Semantic diversity appears to have a different relationship with different forms of ambiguity. We found that H13_SemD was reliably associated with polysemy, as indexed by a dictionary-derived measure of the number of related senses a word has. However, homonyms with two or more unrelated meanings did not have elevated H13_SemD values compared with single-meaning words. Thus, the measure does not appear to be sensitive to the particular, and less common, form of ambiguity present in homonyms. In fact, Hoffman et al. (2013) anticipated this. We noted that the contextual uses of homonyms may cluster into two distinct sets of contexts relating to the two different meanings (e.g., for bark, a dog-related set and a tree-related set). While we would expect the similarity of contexts in different clusters to be low, similarities within each cluster may be very high. This means that the overall semantic diversity value for a homonym will depend, amongst other factors, on the separation of the two clusters in semantic space, on the degree of contextual variation within each cluster (i.e., how polysemous each meaning is), and on the relative sizes of the clusters (i.e., when one meaning is much more frequent than the other, the majority of the pairwise comparisons will reflect variation within the dominant meaning). Thus, even if we accept the assumption that the different meanings of homonyms have distinct contextual environments, this form of ambiguity is not straightforwardly captured by the semantic diversity measure.

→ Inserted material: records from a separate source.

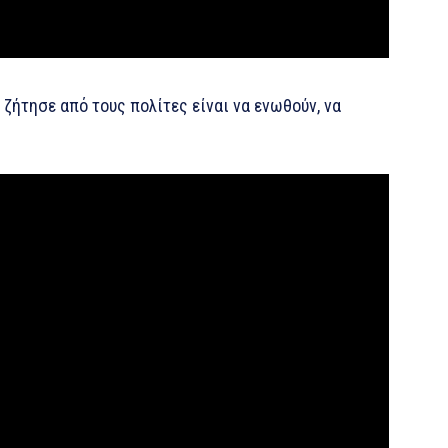
 ζήτησε από τους πολίτες είναι να ενωθούν, να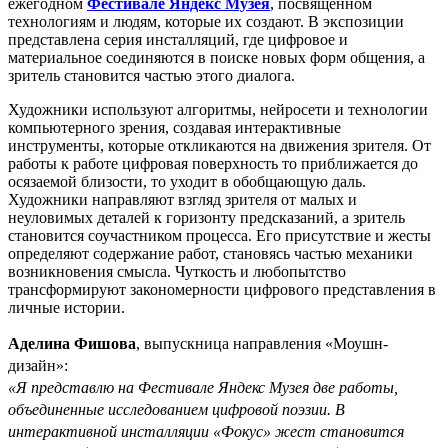
ежегодном
Фестивале Яндекс Музея
, посвящённом
технологиям и людям, которые их создают. В экспозиции
представлена серия инсталляций, где цифровое и
материальное соединяются в поиске новых форм общения, а
зритель становится частью этого диалога.
Художники используют алгоритмы, нейросети и технологии
компьютерного зрения, создавая интерактивные
инструменты, которые откликаются на движения зрителя. От
работы к работе цифровая поверхность то приближается до
осязаемой близости, то уходит в обобщающую даль.
Художники направляют взгляд зрителя от малых и
неуловимых деталей к горизонту предсказаний, а зритель
становится соучастником процесса. Его присутствие и жесты
определяют содержание работ, становясь частью механики
возникновения смысла. Чуткость и любопытство
трансформируют закономерности цифрового представления в
личные истории.
Аделина Фишова
, выпускница направления «Моушн-
дизайн»:
«Я представлю на Фестивале Яндекс Музея две работы,
объединенные исследованием цифровой поэзии. В
интерактивной инсталляции «Фокус» жест становится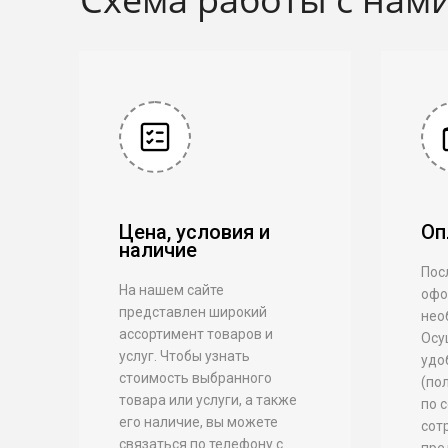
Цена, условия и
Оп
наличие
Посл
На нашем сайте
офо
представлен широкий
нео
ассортимент товаров и
Осу
услуг. Чтобы узнать
удо
стоимость выбранного
(по
товара или услуги, а также
по 
его наличие, вы можете
сот
связаться по телефону с
пре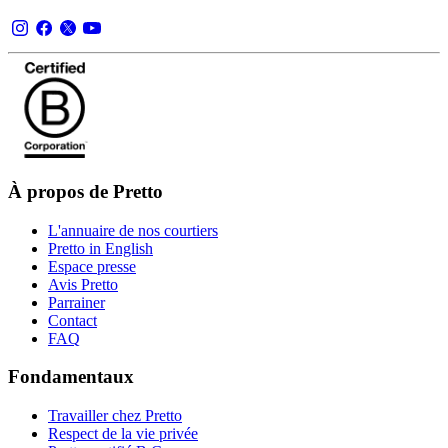
À propos de Pretto
L'annuaire de nos courtiers
Pretto in English
Espace presse
Avis Pretto
Parrainer
Contact
FAQ
Fondamentaux
Travailler chez Pretto
Respect de la vie privée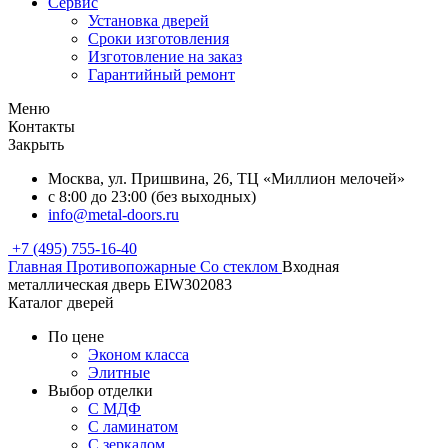
Сервис
Установка дверей
Сроки изготовления
Изготовление на заказ
Гарантийный ремонт
Меню
Контакты
Закрыть
Москва, ул. Пришвина, 26, ТЦ «Миллион мелочей»
с 8:00 до 23:00 (без выходных)
info@metal-doors.ru
+7 (495) 755-16-40
Главная
Противопожарные
Со стеклом
Входная
металлическая дверь EIW302083
Каталог дверей
По цене
Эконом класса
Элитные
Выбор отделки
С МДФ
С ламинатом
С зеркалом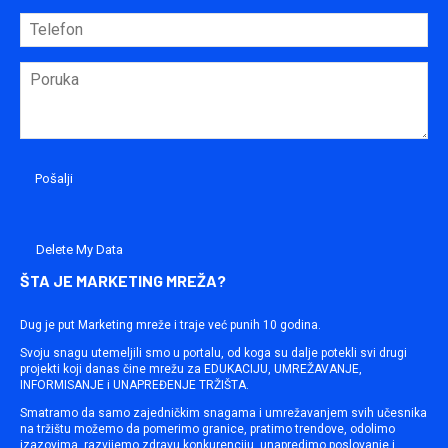
Delete My Data
ŠTA JE MARKETING MREŽA?
Dug je put Marketing mreže i traje već punih 10 godina.
Svoju snagu utemeljili smo u portalu, od koga su dalje potekli svi drugi
projekti koji danas čine mrežu za EDUKACIJU, UMREŽAVANJE,
INFORMISANJE i UNAPREĐENJE TRŽIŠTA.
Smatramo da samo zajedničkim snagama i umrežavanjem svih učesnika
na tržištu možemo da pomerimo granice, pratimo trendove, odolimo
izazovima, razvijemo zdravu konkurenciju, unapredimo poslovanje i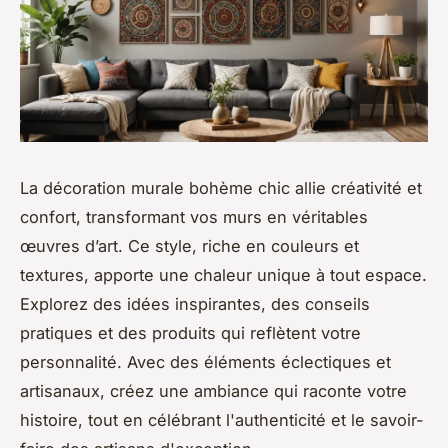
La décoration murale bohème chic allie créativité et
confort, transformant vos murs en véritables
œuvres d’art. Ce style, riche en couleurs et
textures, apporte une chaleur unique à tout espace.
Explorez des idées inspirantes, des conseils
pratiques et des produits qui reflètent votre
personnalité. Avec des éléments éclectiques et
artisanaux, créez une ambiance qui raconte votre
histoire, tout en célébrant l'authenticité et le savoir-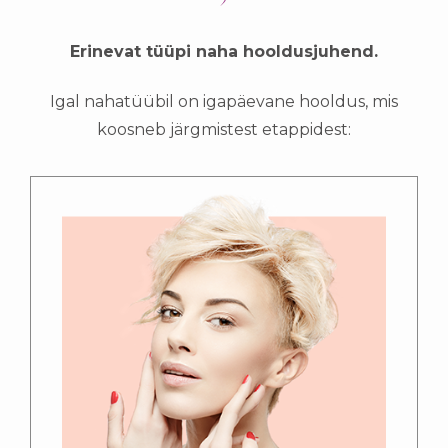
Erinevat tüüpi naha hooldusjuhend.
Igal nahatüübil on igapäevane hooldus, mis
koosneb järgmistest etappidest: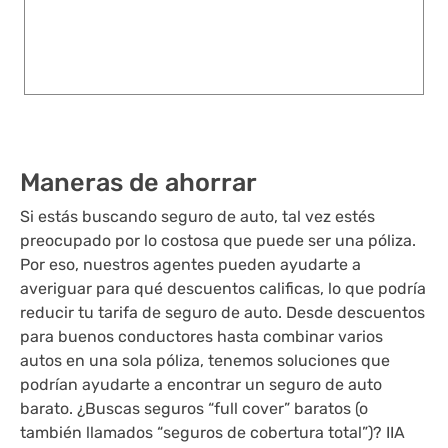
Maneras de ahorrar
Si estás buscando seguro de auto, tal vez estés
preocupado por lo costosa que puede ser una póliza.
Por eso, nuestros agentes pueden ayudarte a
averiguar para qué descuentos calificas, lo que podría
reducir tu tarifa de seguro de auto. Desde descuentos
para buenos conductores hasta combinar varios
autos en una sola póliza, tenemos soluciones que
podrían ayudarte a encontrar un seguro de auto
barato. ¿Buscas seguros “full cover” baratos (o
también llamados “seguros de cobertura total”)? IIA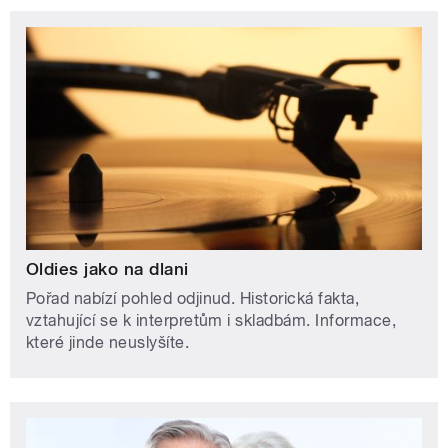
Oldies jako na dlani
Pořad nabízí pohled odjinud. Historická fakta,
vztahující se k interpretům i skladbám. Informace,
které jinde neuslyšíte.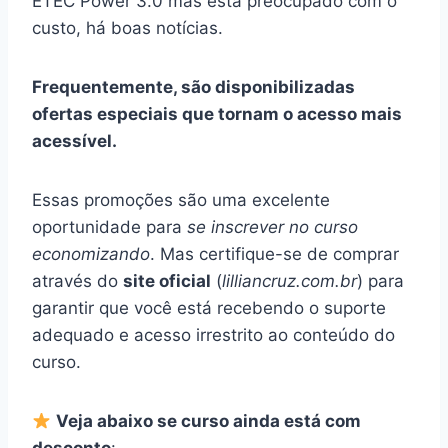
ETEC Power 3.0 mas está preocupado com o
custo, há boas notícias.
Frequentemente, são disponibilizadas
ofertas especiais que tornam o acesso mais
acessível.
Essas promoções são uma excelente
oportunidade para
se inscrever no curso
economizando
. Mas certifique-se de comprar
através do
site oficial
(
lilliancruz.com.br
) para
garantir que você está recebendo o suporte
adequado e acesso irrestrito ao conteúdo do
curso.
Veja abaixo se curso ainda está com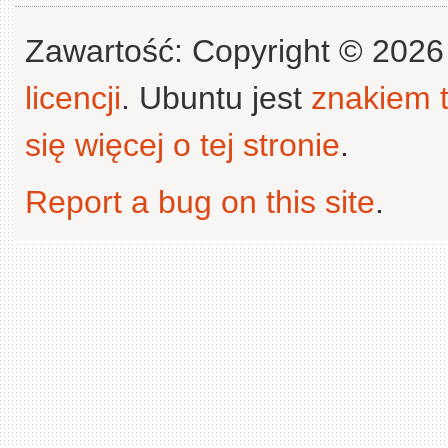
Zawartość: Copyright © 202
licencji
. Ubuntu jest
znakiem
się więcej o tej stronie
.
Report a bug on this site
.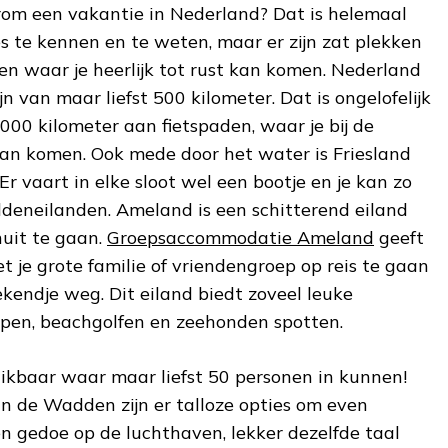
rom een vakantie in Nederland? Dat is helemaal
les te kennen en te weten, maar er zijn zat plekken
n waar je heerlijk tot rust kan komen. Nederland
jn van maar liefst 500 kilometer. Dat is ongelofelijk
5.000 kilometer aan fietspaden, waar je bij de
 kan komen. Ook mede door het water is Friesland
Er vaart in elke sloot wel een bootje en je kan zo
eneilanden. Ameland is een schitterend eiland
nuit te gaan.
Groepsaccommodatie Ameland
geeft
t je grote familie of vriendengroep op reis te gaan
endje weg. Dit eiland biedt zoveel leuke
lopen, beachgolfen en zeehonden spotten.
chikbaar waar maar liefst 50 personen in kunnen!
n de Wadden zijn er talloze opties om even
n gedoe op de luchthaven, lekker dezelfde taal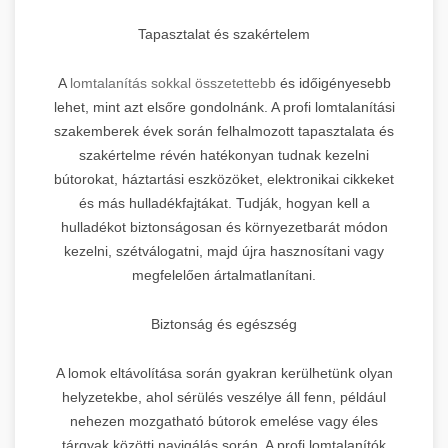
Tapasztalat és szakértelem
A
lomtalanítás sokkal összetettebb
és időigényesebb
lehet, mint azt elsőre gondolnánk. A profi lomtalanítási
szakemberek évek során felhalmozott tapasztalata és
szakértelme révén hatékonyan tudnak kezelni
bútorokat, háztartási eszközöket, elektronikai cikkeket
és más hulladékfajtákat. Tudják, hogyan kell a
hulladékot biztonságosan és környezetbarát módon
kezelni, szétválogatni, majd újra hasznosítani vagy
megfelelően ártalmatlanítani.
Biztonság és egészség
A lomok eltávolítása során gyakran kerülhetünk olyan
helyzetekbe, ahol sérülés veszélye áll fenn, például
nehezen mozgatható bútorok emelése vagy éles
tárgyak közötti navigálás során. A profi lomtalanítók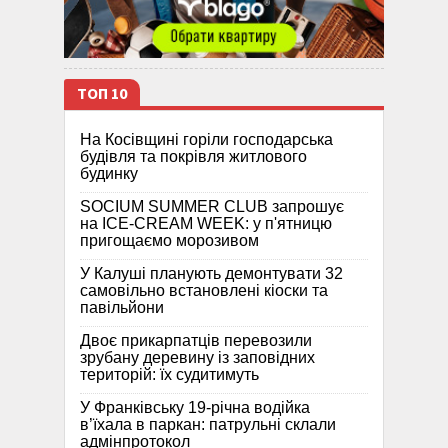
ТОП 10
На Косівщині горіли господарська
будівля та покрівля житлового
будинку
SOCIUM SUMMER CLUB запрошує
на ICE-CREAM WEEK: у п'ятницю
пригощаємо морозивом
У Калуші планують демонтувати 32
самовільно встановлені кіоски та
павільйони
Двоє прикарпатців перевозили
зрубану деревину із заповідних
територій: їх судитимуть
У Франківську 19-річна водійка
в’їхала в паркан: патрульні склали
адмінпротокол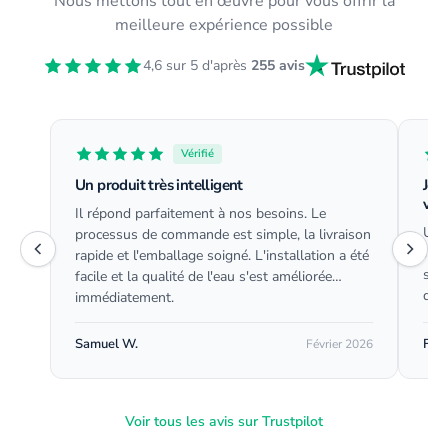
Nous mettons tout en œuvre pour vous offrir la
meilleure expérience possible
4,6 sur 5 d'après
255 avis
Vérifié
Un produit très intelligent
Je l
ver
Il répond parfaitement à nos besoins. Le
Uti
processus de commande est simple, la livraison
J'ad
rapide et l'emballage soigné. L'installation a été
serv
facile et la qualité de l'eau s'est améliorée
d'a
immédiatement.
Samuel W.
Feli
Février 2026
Voir tous les avis sur Trustpilot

Cevoli et al. go further and argue that semantic diversity is not sensitive to homonymy because their different meanings are not reliably associated with distinct context vectors. To test this hypothesis, they took three homonyms (calf, mole, and pupil), extracted half of their appearances in the BNC and manually classified each appearance according to which of their meanings was implied. For each word, they then investigated how well the contexts associated with each meaning formed coherent clusters, measuring clustering with a Calinski-Harabasz score that represents the ratio between within-cluster dispersion and between-cluster dispersion. The scores for calf, mole, and pupil were 3.28, 2.08, and 4.43, indicating that between-cluster dispersion was between two and four times greater than within-cluster dispersion in these test cases. Cevoli et al. describe these scores as “relatively low” but they are between two and four times higher than control analyses where they assigned the meaning labels to contexts randomly (0.92, 1.13, and 0.97, respectively). How high should they be in order to infer that context vectors cluster based on the homonym’s meaning? We don’t have a definitive answer to this, but we find these results rather encouraging, especially considering that they used scaled vectors which, as we have demonstrated, are less well suited to capturing semantic relationships in the BNC than unscaled vectors. We also note that the lowest level of clustering was observed for mole, but the classification for this word combined two rather different interpretations (animal and spy) into a single meaning, which may have hampered identification of coherent clusters. Thus, we reject the idea that LSA is inherently insensitive to contextual differences between different word meanings. Future work could investigate how often the different meanings of homonyms occupy semantically distinct contextual environments and the circumstances in which LSA context vectors best capture these differences.

To conclude, our analyses indicate that the original H13_SemD measure, without scaling of context vectors, are a more appropriate way of measuring semantic diversity than Cevoli et al.’s alternative. We found that H13_SemD has a positive effect on word recognition performance, particularly for low-frequency words and, critically, that words with more senses tend to have higher H13_SemD values. Our interpretation of the latter result is that words that appear a more diverse set of linguistic contexts become associated with more variable semantic representations. This variability may be either beneficial or detrimental to lexical processing, depending on the task involved and the degree of precision required from the semantic system.